Status Register (SR)
This indicates the mode and current status of the CPU.
At reset, it is initialized into privileged mode, with the general register bank set to 1, exception requests blocked and the interrupt mask set to 15.

The operational status is indicated by the T bit only. Conditional branch instructions are also controlled by this T bit.
There are 4 interrupt mask bits, and masking can be controlled with the priority levels of 1 to 15, from low to high priorities.
The saturation S bit is used to suppress overflow from addition in multiply and accumulate operations.
M and Q are used for division. These bits automatically change during operations. The programmer doesn't have to set these bits manually.
It is possible in privileged mode only to execute instructions that change the SR.

Global Base Register (GBR)
This is used as the base address in the GBR indirect addressing mode.
When a member of an array or structure is accessed, the array or structure name is used as the pointer, and the target member is located by the relative distance from there. In that case, when 2 general registers are used for the pointer function and data, the instruction code allocates only 4bits to express the relative distance that can specify only 16 areas. The dedicated base register GBR is prepared to address this problem. It allows relative distance to be expressed in 8 bits so that it can handle 256 data items.
In addition using these 8 bits in immediate mode makes it possible to lock the bus and perform a logical operation on the memory contents without accepting any interrupt requests to obtain the result in the memory. GBR can be used for bit-by-bit logical operations on memory contents, such as the peripheral function registers.

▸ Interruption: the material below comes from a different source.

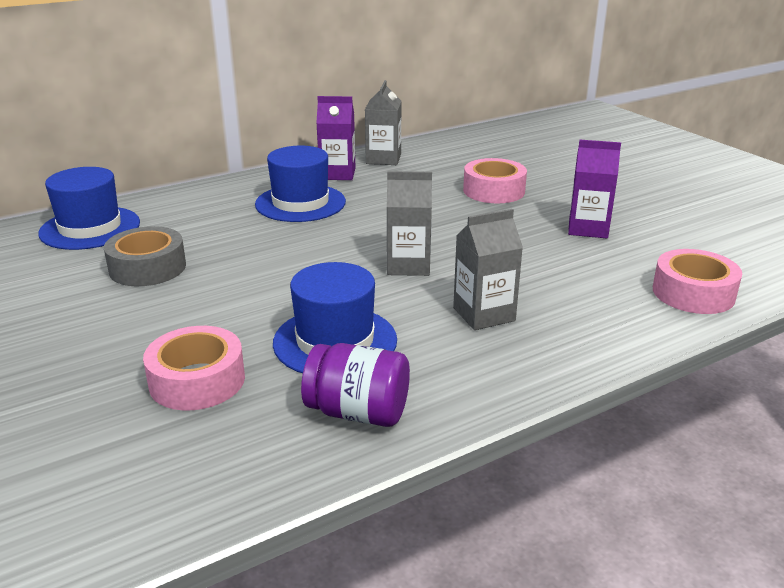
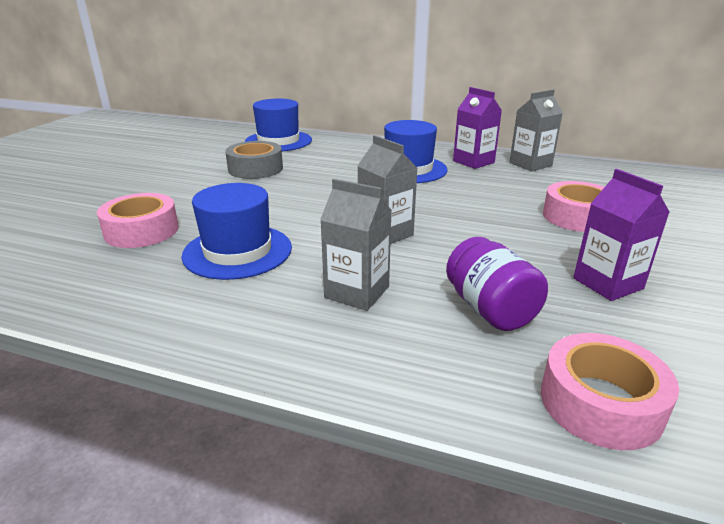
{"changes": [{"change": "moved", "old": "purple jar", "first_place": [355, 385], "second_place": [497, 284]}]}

Vector Base Register (VBR)
This indicates the base address for exception handling.
At reset it is initialized to H’00000000. It is effective when general purpose OSes that require the exception handler to be rewritten are used because it can allocate the exception handler from ROM at activation after reset and in RAM after activation.

Save Program Counter (SPC) and Save Status Register (SSR)
When a general exception request or interrupt request is accepted, these registers save the Program Counter (PC) and Status Register (SR).
The RTE instruction restores the PC and SR.
SPC and SSR for saving are one set. It should be programmed to carry out SPC/SSR save and restore operations in order to accept multiple exception requests.

PR is used to call subroutine procedures and SPC and SSR are used for handling exceptions such as accepting interrupt requests. The hardware does not require a stack area. However, C compilers require a stack area for nesting functions or local variables. Renesas uses R15 as the stack pointer in its C compiler.